Someone was selling a Snowman on Poshmark. Amazingly, he was even tagged as a Puffalump.
Not only was he an exact match, but he even had details I didn’t remember on him, notably little strips of yarn at the tips of his scarf. Better still, he was in perfect condition. He was snow white and clean, the material wasn’t worn, his hands and scarf were still intact, his boots weren’t sewn together as the seam between them failed really early on in my life–and this one had an informational tag, proclaiming the brand as Chosun International.
The moment I saw it, I lost it. I’m man enough to admit to you, I cried. It was such a strange, strange feeling, a boy who only existed in photos and in my head, now sat in a box in my closet as a ruined lump of stitches, and someone was selling him in a condition better than in my earliest memories. I’d say “the price was right” at $25, but I would’ve paid double. He genuinely could not go to anyone but me.
I bought it the moment I saw it, and Caby kept me company on a separate call away from the group while I recovered. (I did return to the group call roughly twenty minutes later, and the celebration continued.)
He came to me surprisingly quick, just three days from halfway across the country in Austin. In fact, he actually showed up about an hour or so after I went to work that day, so even though it was only a six hour shift, as the night started to drag, I felt it stronger than ever. 10PM rolled around, we drove home, and in a plastic bag inside a mailer bag sat a new old friend. My mom gasped when she saw him; I couldn’t stop laughing and grinning like mad.
Wrapping up on these two
A day’s past, and he’s still on my desk, along with my original Snowman, who I think definitely deserved one last moment on display alongside him. Trys put it in a really touching way, like an elder next to his student. I dunno, something about that, I just love.
I’m trying my best to not touch him as much as I can, because lordy I’m gonna preserve and protect this boy with my life, but it’s hard not to! He’s so comfortable to the touch, so plump and squishy, and his scarf even squeaks when I rub it in the exact same way I used to. (I’ve got a winter jacket whose sleeves are lined with the same sorta vinyl material, so I leave that for my rubbing needs if need be.)
Seeing the listing and seeing what Chosun was all known for, animals and promotional tie-in plushies (their Berenstain Bears seem to show up quite a bit when you look them up), I think this boy was some kind of festive decorative plushie that just happened to be given to me. It wouldn’t be the only one I’ve got like that–the Frosty the Snowman that sits in my room was a decoration too.
The new one’s gonna stay on my desk and I’m gonna stare at it a lot. Pick it up very gently and admire his lil big smile when I feel the urge, which is currently all the time. You might see him around in pictures. He’d make a really cute easter egg on my sites or something…

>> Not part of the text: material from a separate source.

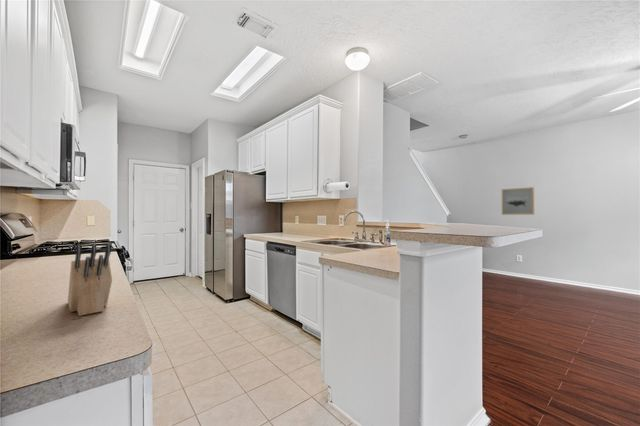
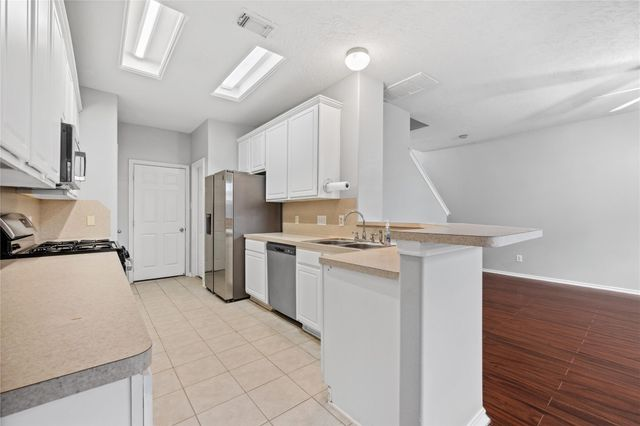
- knife block [67,243,113,317]
- wall art [501,186,535,216]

The original boy, I’m gonna try to give him one last surface washing with some warm water and soap, destuff him, and pick up some kind of vacuum-sealable bag for clothes and suchlike to store him in. The stuffing inside him isn’t original, so it’s not really a loss, and seeing him grow mold makes me feel like I really shouldn’t have him out in case he gets damaged further.
I’ve spent many years wishing I could transfer Snowman’s spirit into a new body, and with one accidental find on a group call, that finally happened. I can finally show you guys my very first friend. I can finally have him out on display. There’s a part of me that feels more whole again, and I know full well where he came from and who made him now, and that’s huge.